Cette Coupe du monde laisse une image forte : un Twickenham plein, un record d’affluence, et une finale dominée par une Angleterre à la fois puissante et structurée. Le Canada repart avec une médaille d’argent méritée, à l’issue d’un tournoi consistant. La Nouvelle-Zélande complète le podium. La France termine au pied du podium, mais reste proche. L’écart se joue sur l’efficacité, le détail au sol et la précision dans la zone de marque. Les fondations sont là, notamment en mêlée et dans la qualité de relance (on pense à Pauline Bourdon-Sansus et à Grisez). La prochaine marche passera par une meilleure gestion des moments clés et une discipline plus constante.

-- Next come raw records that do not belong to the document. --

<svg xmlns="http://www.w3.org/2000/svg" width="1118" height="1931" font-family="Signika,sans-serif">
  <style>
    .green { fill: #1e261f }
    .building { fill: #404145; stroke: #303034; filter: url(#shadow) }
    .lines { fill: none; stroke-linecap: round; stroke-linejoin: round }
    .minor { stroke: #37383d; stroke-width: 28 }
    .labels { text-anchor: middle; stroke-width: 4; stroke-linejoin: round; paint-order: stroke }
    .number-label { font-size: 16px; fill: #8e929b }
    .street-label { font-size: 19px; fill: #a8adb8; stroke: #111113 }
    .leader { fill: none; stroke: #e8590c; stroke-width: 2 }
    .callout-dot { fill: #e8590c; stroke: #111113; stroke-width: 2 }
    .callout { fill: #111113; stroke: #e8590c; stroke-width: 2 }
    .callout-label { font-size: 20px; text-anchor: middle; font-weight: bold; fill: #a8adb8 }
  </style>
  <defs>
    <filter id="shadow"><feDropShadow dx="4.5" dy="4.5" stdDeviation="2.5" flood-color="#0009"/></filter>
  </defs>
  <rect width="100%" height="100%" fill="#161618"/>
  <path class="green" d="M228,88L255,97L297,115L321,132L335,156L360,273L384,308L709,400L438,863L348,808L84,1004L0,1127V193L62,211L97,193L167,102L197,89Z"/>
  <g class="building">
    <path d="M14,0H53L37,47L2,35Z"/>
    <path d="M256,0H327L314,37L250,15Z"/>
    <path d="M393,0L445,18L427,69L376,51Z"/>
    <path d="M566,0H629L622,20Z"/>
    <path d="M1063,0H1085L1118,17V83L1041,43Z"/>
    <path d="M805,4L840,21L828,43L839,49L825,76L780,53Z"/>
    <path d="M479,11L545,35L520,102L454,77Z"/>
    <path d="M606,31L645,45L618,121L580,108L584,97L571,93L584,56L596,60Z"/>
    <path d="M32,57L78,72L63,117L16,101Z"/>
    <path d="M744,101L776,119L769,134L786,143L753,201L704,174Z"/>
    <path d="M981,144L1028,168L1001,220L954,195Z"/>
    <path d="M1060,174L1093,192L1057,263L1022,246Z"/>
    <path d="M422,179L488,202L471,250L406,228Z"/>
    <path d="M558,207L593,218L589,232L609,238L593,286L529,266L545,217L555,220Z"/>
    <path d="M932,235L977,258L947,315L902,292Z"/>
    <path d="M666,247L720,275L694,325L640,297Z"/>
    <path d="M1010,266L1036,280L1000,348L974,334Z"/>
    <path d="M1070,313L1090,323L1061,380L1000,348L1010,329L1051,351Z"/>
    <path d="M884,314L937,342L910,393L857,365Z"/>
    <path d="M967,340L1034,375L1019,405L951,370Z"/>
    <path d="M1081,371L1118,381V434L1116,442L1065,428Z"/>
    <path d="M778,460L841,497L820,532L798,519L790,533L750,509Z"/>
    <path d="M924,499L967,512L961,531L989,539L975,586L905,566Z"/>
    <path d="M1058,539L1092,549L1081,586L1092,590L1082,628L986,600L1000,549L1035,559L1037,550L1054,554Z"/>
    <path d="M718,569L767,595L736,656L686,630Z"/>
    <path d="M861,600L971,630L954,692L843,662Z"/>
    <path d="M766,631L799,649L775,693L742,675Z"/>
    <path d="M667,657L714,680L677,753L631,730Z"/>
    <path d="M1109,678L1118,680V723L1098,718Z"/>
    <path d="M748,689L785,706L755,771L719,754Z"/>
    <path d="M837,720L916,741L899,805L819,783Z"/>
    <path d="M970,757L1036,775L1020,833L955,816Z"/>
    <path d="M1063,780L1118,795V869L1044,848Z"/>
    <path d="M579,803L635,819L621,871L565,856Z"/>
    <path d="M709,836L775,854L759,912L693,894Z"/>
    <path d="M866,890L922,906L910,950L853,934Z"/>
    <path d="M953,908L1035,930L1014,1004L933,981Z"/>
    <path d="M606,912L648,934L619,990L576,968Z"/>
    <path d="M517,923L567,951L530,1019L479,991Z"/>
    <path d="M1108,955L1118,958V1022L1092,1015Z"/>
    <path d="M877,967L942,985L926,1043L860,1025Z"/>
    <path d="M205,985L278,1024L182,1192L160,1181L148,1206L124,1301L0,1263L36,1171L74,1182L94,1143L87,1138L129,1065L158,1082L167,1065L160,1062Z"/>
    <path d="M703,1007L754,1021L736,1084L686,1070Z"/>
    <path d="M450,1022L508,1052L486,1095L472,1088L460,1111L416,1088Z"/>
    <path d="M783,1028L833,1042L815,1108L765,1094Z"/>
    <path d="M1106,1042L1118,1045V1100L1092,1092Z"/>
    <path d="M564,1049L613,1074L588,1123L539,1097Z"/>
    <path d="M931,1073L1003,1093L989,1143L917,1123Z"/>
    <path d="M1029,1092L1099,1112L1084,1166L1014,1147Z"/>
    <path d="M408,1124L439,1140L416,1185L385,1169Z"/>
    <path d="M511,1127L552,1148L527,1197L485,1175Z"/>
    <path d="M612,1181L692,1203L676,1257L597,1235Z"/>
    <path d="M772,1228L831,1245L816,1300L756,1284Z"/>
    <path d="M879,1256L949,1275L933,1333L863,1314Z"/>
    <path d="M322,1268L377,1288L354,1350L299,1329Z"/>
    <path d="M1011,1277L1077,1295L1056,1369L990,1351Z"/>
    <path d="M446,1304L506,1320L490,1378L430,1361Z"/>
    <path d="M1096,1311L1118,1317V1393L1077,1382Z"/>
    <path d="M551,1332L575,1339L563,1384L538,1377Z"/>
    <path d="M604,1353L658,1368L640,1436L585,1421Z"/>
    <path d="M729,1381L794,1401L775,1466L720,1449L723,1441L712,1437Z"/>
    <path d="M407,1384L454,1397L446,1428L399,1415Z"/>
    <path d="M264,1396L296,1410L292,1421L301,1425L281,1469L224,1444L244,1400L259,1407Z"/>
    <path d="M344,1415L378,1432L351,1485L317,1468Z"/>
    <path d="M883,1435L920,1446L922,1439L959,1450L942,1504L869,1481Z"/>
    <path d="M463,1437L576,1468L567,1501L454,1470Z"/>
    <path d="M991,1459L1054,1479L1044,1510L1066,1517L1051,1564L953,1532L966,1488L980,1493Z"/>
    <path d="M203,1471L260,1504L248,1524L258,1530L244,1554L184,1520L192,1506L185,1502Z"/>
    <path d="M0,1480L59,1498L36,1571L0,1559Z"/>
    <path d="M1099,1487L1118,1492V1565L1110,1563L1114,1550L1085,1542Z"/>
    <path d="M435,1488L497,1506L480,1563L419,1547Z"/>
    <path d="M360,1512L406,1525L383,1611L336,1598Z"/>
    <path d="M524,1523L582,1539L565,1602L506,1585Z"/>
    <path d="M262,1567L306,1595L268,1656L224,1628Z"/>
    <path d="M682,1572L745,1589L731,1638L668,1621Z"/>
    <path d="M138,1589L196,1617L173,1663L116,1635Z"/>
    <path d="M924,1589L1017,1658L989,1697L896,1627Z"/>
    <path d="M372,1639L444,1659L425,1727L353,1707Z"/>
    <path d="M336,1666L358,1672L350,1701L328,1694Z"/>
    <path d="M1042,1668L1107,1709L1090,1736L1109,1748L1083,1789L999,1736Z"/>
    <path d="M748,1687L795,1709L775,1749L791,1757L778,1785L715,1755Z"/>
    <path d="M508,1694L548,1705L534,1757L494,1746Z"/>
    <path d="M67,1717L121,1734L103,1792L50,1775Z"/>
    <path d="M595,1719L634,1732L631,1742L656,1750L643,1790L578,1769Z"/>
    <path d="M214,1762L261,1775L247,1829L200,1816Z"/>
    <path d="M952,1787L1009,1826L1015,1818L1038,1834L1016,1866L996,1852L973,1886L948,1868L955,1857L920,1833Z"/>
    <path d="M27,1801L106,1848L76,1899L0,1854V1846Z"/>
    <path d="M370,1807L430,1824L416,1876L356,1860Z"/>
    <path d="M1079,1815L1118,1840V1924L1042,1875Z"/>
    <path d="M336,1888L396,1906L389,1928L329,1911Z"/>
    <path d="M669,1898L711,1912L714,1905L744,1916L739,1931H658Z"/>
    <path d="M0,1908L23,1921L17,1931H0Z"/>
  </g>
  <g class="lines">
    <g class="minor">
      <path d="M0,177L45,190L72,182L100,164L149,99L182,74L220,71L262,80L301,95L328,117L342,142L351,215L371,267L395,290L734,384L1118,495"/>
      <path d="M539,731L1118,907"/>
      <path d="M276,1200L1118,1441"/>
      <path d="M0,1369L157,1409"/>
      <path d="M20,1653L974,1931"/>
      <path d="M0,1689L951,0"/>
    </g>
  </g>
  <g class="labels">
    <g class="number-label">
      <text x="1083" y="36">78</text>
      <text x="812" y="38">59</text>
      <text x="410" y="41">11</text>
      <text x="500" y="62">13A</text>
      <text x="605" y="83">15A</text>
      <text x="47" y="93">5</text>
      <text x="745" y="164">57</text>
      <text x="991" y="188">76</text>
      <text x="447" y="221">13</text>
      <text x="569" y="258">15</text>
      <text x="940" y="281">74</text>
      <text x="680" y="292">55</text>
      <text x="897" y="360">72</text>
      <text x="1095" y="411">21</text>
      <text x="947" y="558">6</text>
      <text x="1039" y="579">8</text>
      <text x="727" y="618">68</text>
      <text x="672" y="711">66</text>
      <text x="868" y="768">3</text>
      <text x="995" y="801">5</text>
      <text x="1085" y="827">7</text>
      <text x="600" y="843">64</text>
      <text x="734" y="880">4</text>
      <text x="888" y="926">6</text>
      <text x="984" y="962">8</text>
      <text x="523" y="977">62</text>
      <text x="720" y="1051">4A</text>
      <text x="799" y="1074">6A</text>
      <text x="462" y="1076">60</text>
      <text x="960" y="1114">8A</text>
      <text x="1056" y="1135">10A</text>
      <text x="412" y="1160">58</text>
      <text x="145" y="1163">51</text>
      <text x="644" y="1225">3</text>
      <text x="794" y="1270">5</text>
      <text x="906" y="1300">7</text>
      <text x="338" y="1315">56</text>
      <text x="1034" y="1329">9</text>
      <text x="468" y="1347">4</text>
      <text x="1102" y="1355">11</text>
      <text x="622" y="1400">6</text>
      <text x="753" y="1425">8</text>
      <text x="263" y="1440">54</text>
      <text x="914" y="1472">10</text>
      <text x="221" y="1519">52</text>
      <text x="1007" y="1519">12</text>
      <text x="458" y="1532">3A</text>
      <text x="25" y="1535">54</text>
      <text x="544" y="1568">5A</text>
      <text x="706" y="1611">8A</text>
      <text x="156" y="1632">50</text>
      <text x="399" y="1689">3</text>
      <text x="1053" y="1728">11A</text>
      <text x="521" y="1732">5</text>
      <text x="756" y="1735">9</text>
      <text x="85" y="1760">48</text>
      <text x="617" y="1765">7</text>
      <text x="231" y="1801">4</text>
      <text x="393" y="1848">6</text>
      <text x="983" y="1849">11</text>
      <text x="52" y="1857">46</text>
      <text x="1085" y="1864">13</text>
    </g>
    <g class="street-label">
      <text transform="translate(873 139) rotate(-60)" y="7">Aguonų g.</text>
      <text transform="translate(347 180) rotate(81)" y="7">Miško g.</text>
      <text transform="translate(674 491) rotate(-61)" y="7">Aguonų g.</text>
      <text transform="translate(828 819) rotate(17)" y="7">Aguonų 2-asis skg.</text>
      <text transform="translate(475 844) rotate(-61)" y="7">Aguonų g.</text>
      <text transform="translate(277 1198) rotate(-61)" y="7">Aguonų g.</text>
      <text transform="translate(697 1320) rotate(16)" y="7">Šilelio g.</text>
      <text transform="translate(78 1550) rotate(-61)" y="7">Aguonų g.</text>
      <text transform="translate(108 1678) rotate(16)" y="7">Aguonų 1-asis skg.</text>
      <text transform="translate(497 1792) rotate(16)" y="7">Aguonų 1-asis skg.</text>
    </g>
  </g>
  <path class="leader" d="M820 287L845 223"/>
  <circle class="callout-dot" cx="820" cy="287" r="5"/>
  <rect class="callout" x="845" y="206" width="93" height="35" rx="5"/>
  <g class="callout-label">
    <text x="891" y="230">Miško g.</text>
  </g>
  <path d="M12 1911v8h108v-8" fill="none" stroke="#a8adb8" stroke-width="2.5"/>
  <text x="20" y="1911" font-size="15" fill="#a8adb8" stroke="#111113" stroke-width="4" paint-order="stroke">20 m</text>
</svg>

Bilan : l’Angleterre, une référence à rattraper

Au final, les Red Roses concluent un cycle parfait : invincibilité prolongée, sacre à domicile et performance collective de haut niveau. Leur conquête a dicté le tempo, leur défense a fermé les portes, et leurs finisseuses ont rentabilisé chaque occasion. Face à cela, le Canada a résisté mais a buté sur une barrière bien en place. Quant aux Bleues, elles ont montré des ressources et du caractère, mais buté sur les mêmes limites. Il y a matière à progresser vite, d’autant que l’élan populaire est réel et que la densité internationale monte. Rendez-vous est pris pour transformer ces leçons en victoires.